QIIME2 non-chimeric reads

Hi Supporting Team.

I got a problem with regards to the dada2 output on non-chimeric reads during a dry run. Here is the output file regarding the dada2 result.

dental-test-dada2-stats.qzv (1.2 MB)

Observe that the non-chimeric reads were very low.

Note that I did the primer trimming, and the primer is 16 V3-V4 region (341F/785R). To remove the primer, I used the following command

Primer trimming with cutadapt (341F/785R), anchored at 5′ with IUPAC matching

qiime cutadapt trim-paired --i-demultiplexed-sequences dental-test-paired-end-demux.qza --p-front-f '^CCTACGGGNGGCWGCAG' --p-front-r '^GACTACHVGGGTATCTAATCC' --p-match-adapter-wildcards --p-match-read-wildcards --p-cores ${SLURM_CPUS_PER_TASK} --o-trimmed-sequences dental-test-demux-trimmed.qza

The result shows that the overall solid quality of the reads, except for the high sequence count of the reverse read.
dental-test-demux-trimmed.qzv (329.0 KB)

Afterwards, the DADA2 command ran as follows:

Run DADA2

qiime dada2 denoise-paired --i-demultiplexed-seqs dental-test-paired-end-demux.qza --p-trunc-len-f 250 --p-trunc-len-r 230 --p-n-threads ${SLURM_CPUS_PER_TASK} --o-representative-sequences dental-test-asv-sequences-0.qza --o-table dental-test-feature-table-0.qza --o-denoising-stats dental-test-dada2-stats.qza --verbose

Though no errors and the merge result looks okay, I am unsure why the non-chimeric reads have so low proportion? How can I check the chimeric reads quality before running DADA2?

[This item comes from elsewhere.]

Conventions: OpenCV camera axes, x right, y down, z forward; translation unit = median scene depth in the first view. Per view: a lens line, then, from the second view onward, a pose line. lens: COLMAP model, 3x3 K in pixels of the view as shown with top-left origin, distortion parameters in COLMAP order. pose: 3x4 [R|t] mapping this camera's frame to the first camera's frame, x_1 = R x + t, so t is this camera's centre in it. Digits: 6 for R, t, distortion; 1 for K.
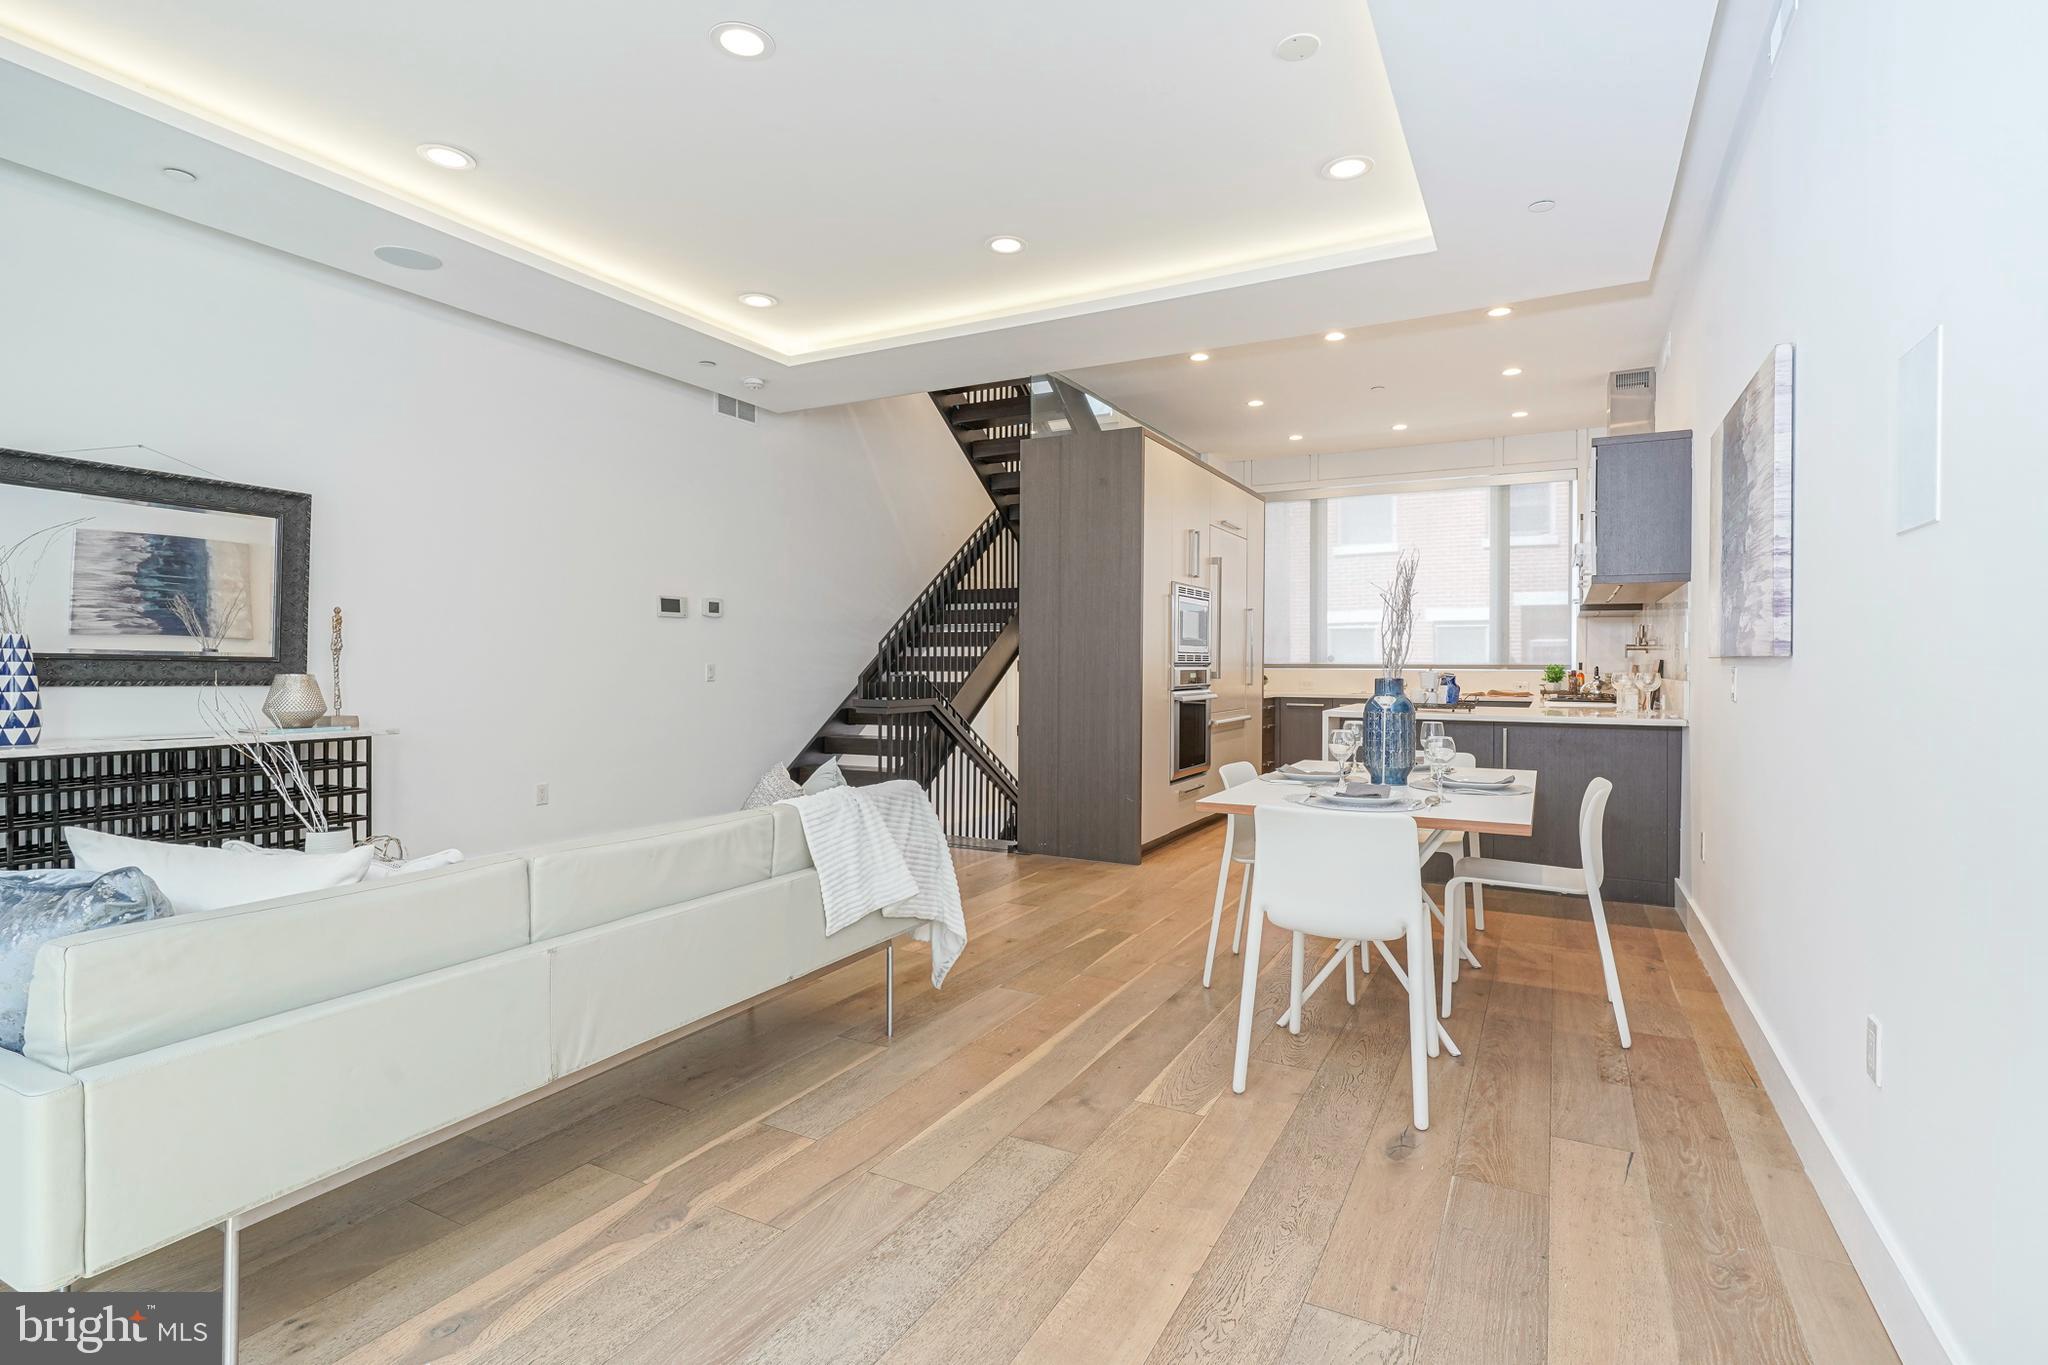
lens RADIAL K [[993.5, 0, 1021.4], [0, 993.5, 668.4], [0, 0, 1]] dist [-0.007228, 0.004767]
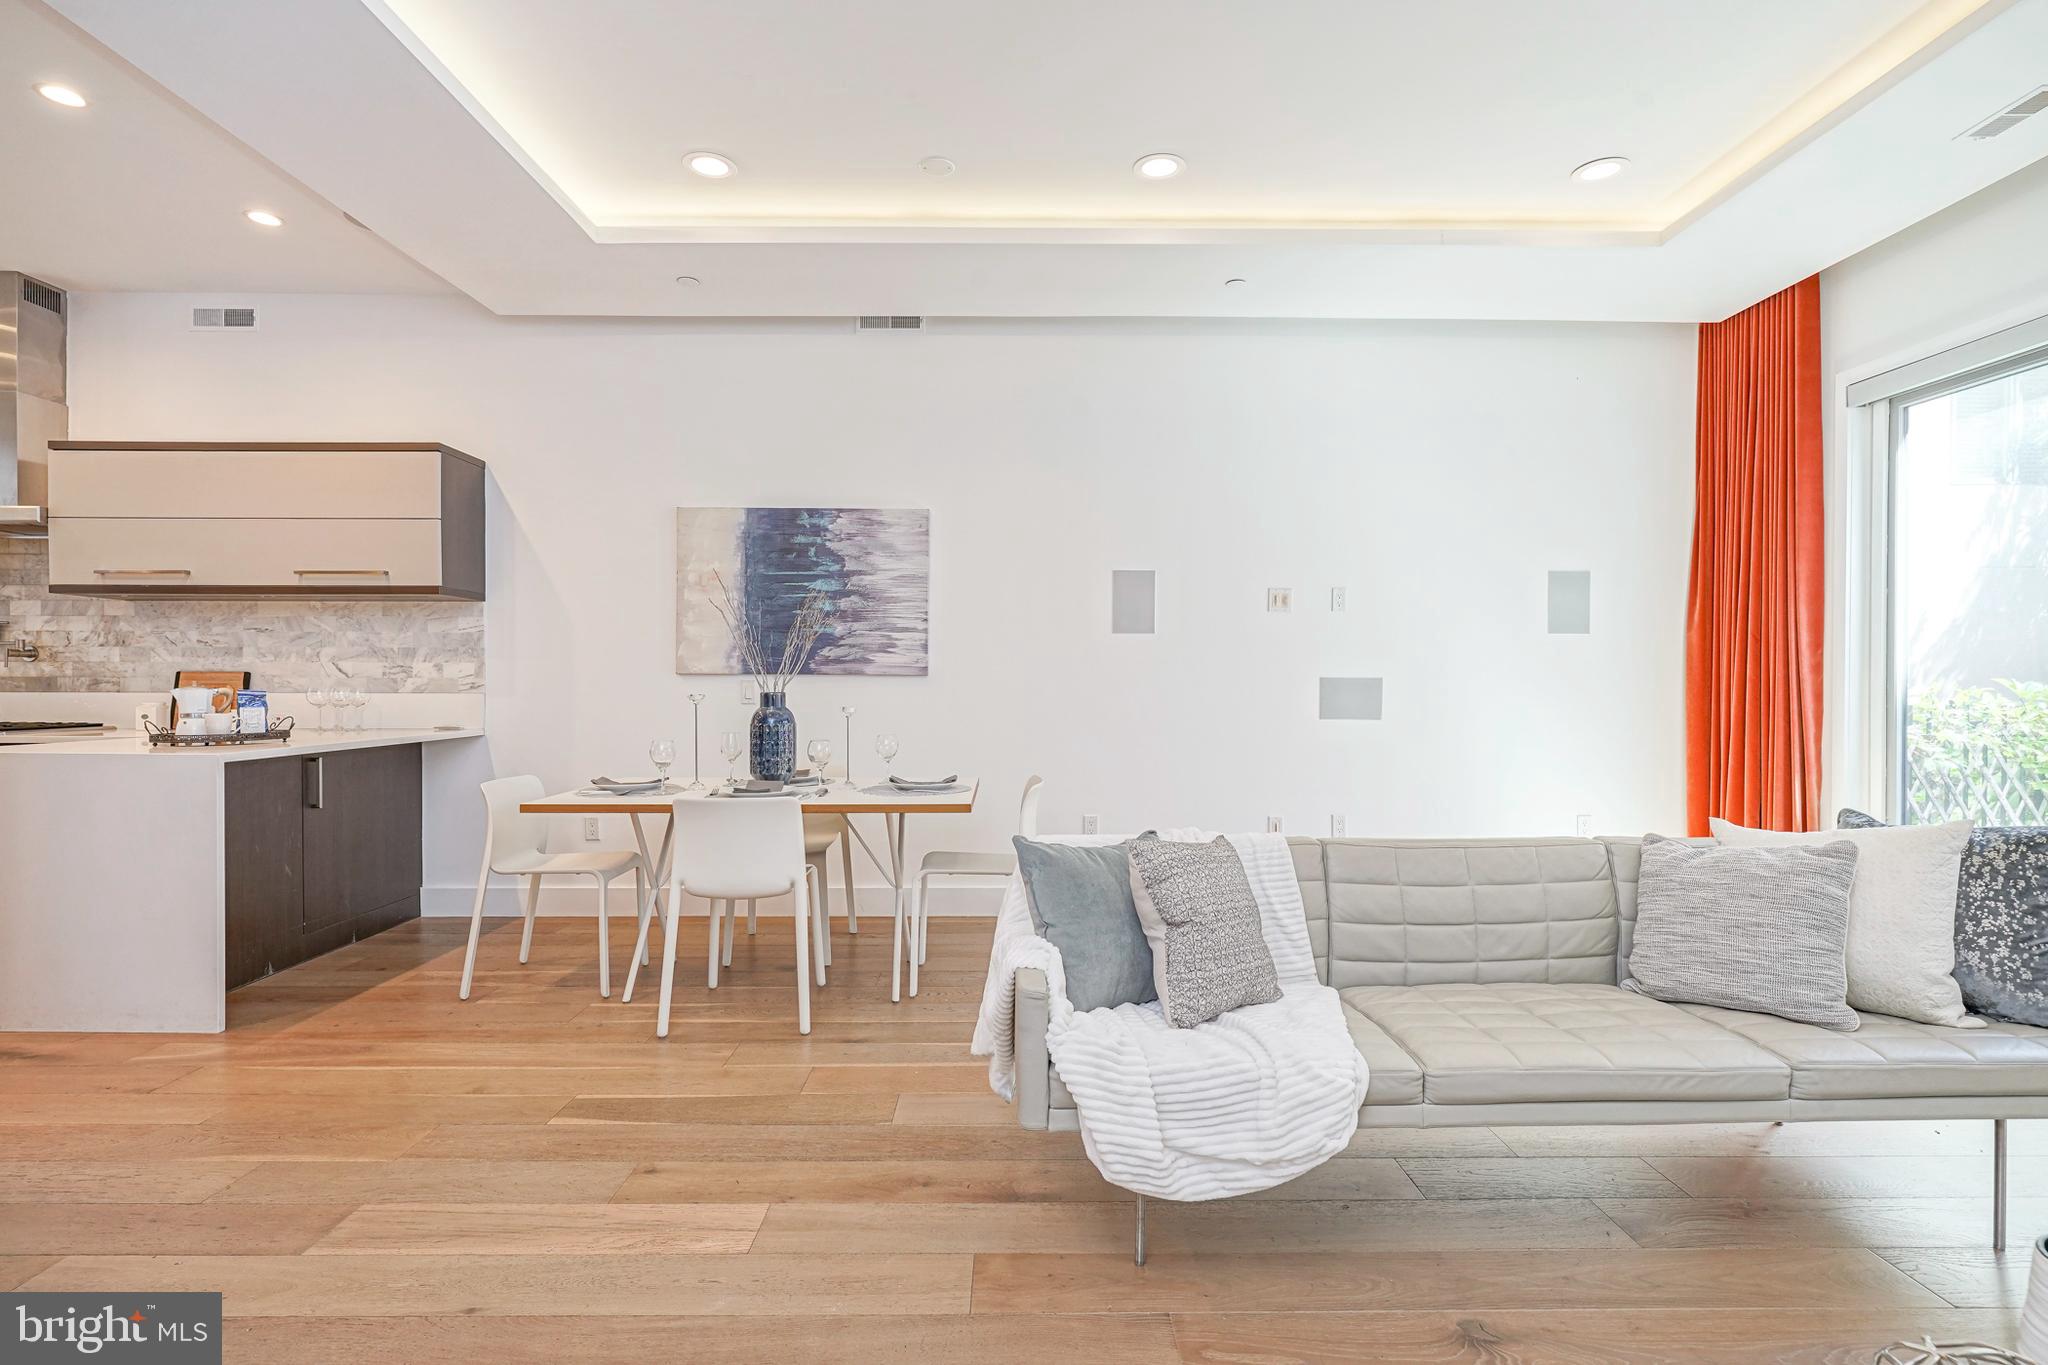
lens RADIAL K [[993.5, 0, 1013.5], [0, 993.5, 699.0], [0, 0, 1]] dist [-0.007228, 0.004767]
pose [[-0.480687, -0.022398, 0.876606, -0.381442], [-0.000275, 0.999678, 0.025393, -0.005831], [-0.876892, 0.011965, -0.480538, 0.687637]]
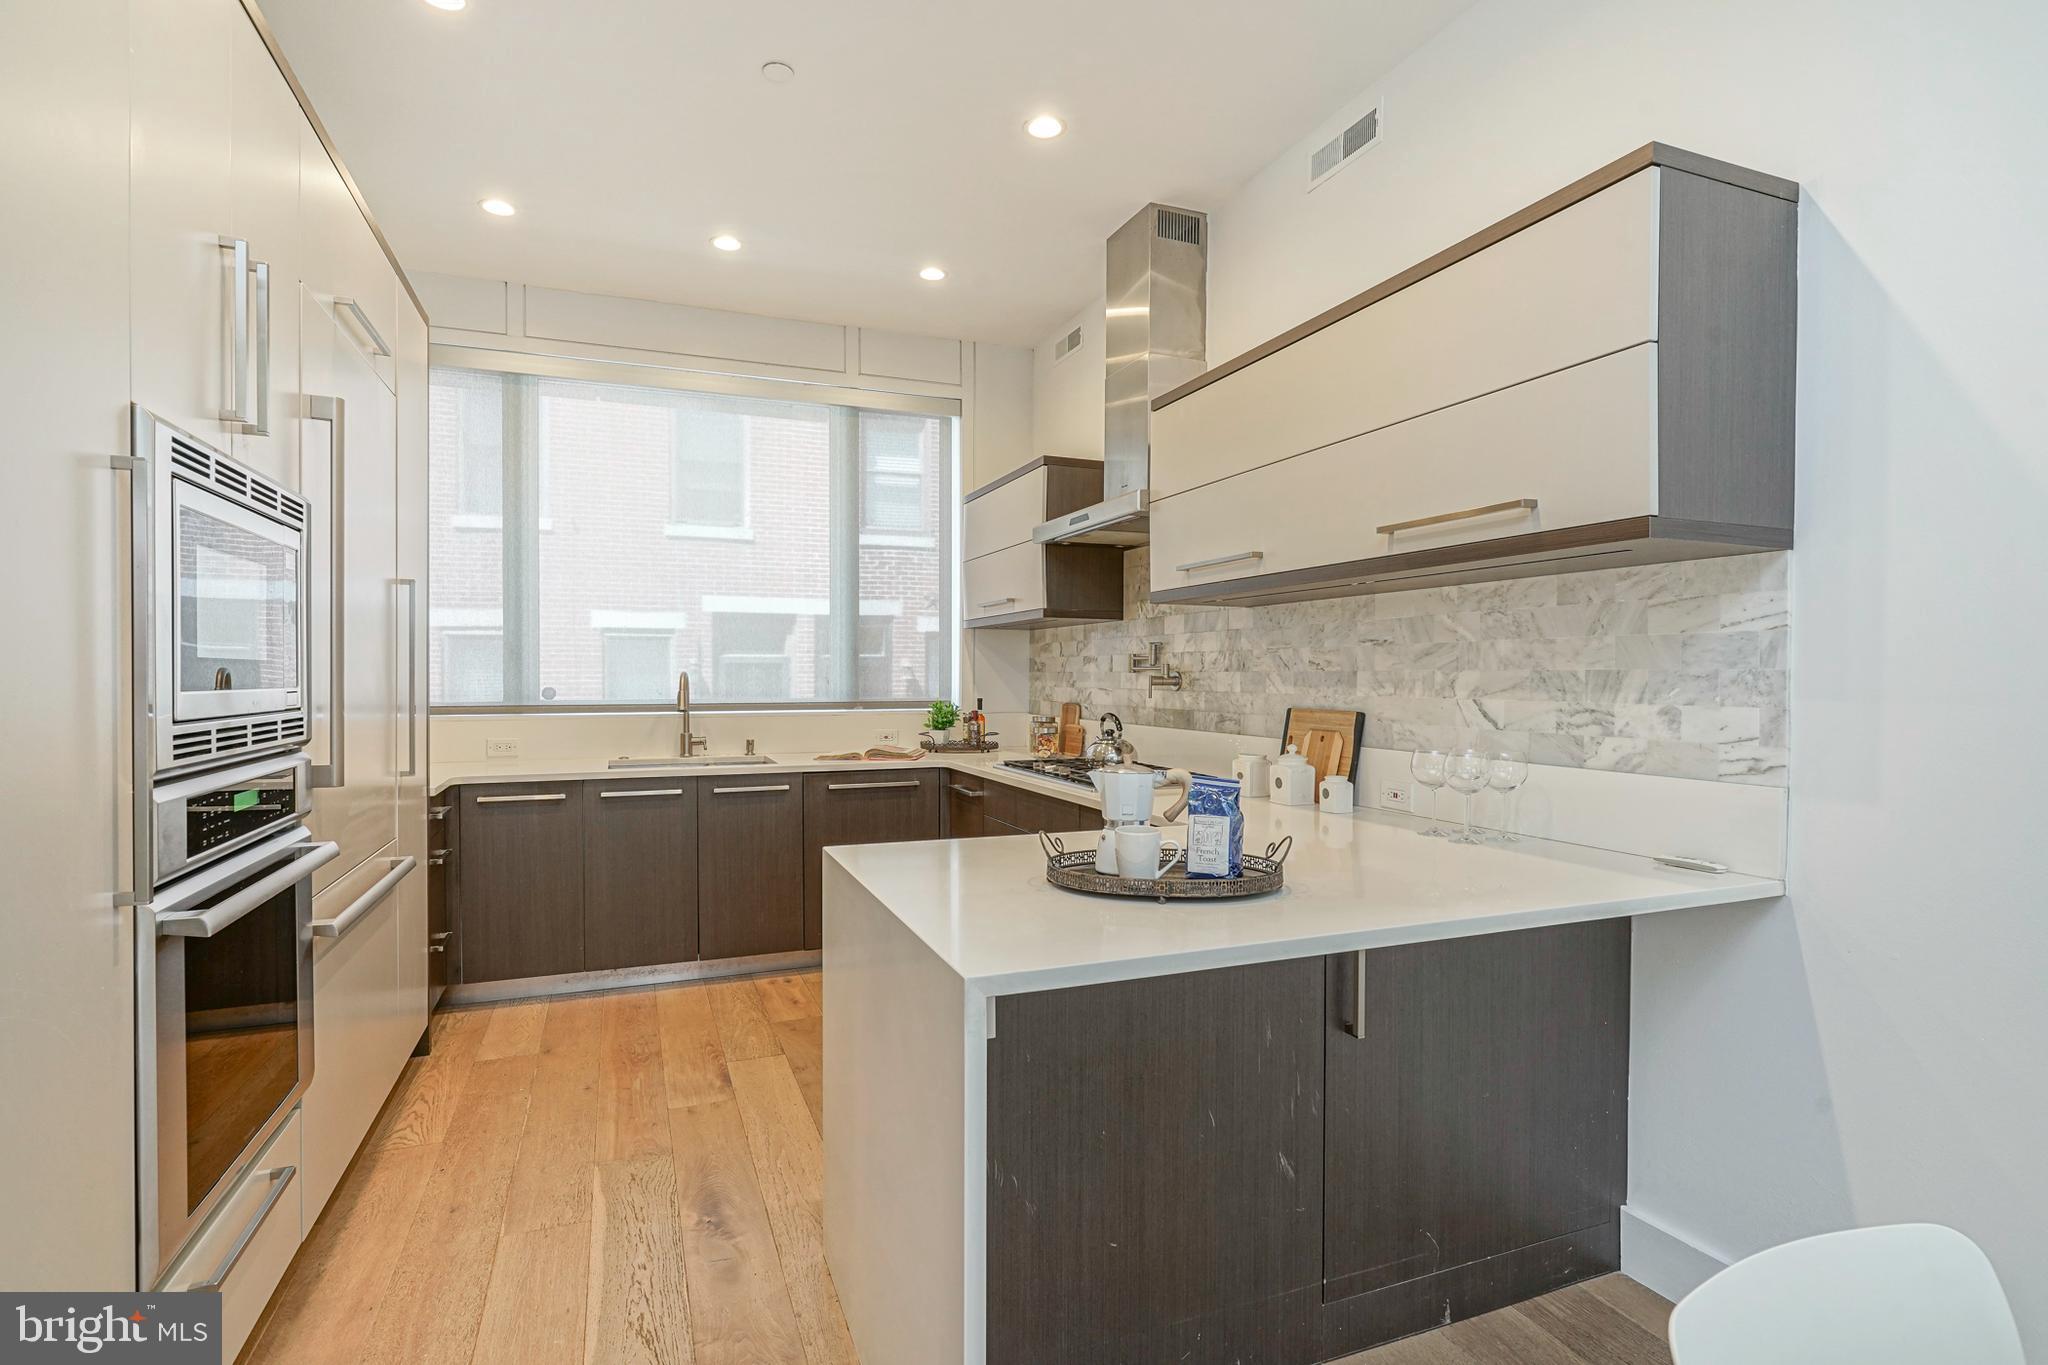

Many thanks. As an amateur of this pipeline, I am looking forward to your guidance.

1 Like

Hello Jason,

Welcome to the forums! :qiime2:

You are off to a great start. Your --p-trunc-len-f 250 --p-trunc-len-r 230 settings make sense given this quality:

Most reads pass quality filter and are able to join. At most 34% of reads were not chimeric.

What if the problem is upstream, say low extraction product leading to extra PCR cycles during amplification? That would cause more chimera, especially if 'real/native' nucleic acid biomass is low.

The best resource here is a positive control sample with a known composition. :bar_chart:
Did you happen to sequence any of these?

1 Like

To whom it may concern,

I dried run the dada2 after the cutadapt one more time, but the data is not as great again.

Here is the new DADA2 result after I run the following command.

qiime dada2 denoise-paired --i-demultiplexed-seqs dental-test-paired-end-demux.qza --p-trunc-len-f 250 --p-trunc-len-r 250 --p-trim-left-f 17 --p-trim-left-r 21 --p-n-threads ${SLURM_CPUS_PER_TASK} --o-representative-sequences dental-test-asv-sequences.qza --o-table dental-test-feature-table-0.qza --o-denoising-stats dental-test-dada2-stats.qza --verbose

Where I used --p-trim command to trim the nucleotides where the number matches the number of nucleotides of the forward and reverse primer. The result looks far better:
dental-test-dada2-stats.qzv (1.2 MB)

I really don't know why cutadapt sometimes giving worse result in giving non-chimeric reads. I think it is due to some primers on the forward and reverse reads cannot match with the adapter nucleotide sequence in the p-front-f and p-front-r. I would try to evaluate the algorithm performance again to see whether I have to report to qiime2.

As most have at least 40% of non-chimeric reads, can I move on to the next steps?

Thank you.

Hello Jason. It's me again.

That's great to hear! It looks like removing this region at the start of the read works better with dada2 than cutadapt.

Very interesting.

Only if you are happy with the results.
Are you happy with the results you have seen from the DADA2 trimming?

Did you find any positive controls?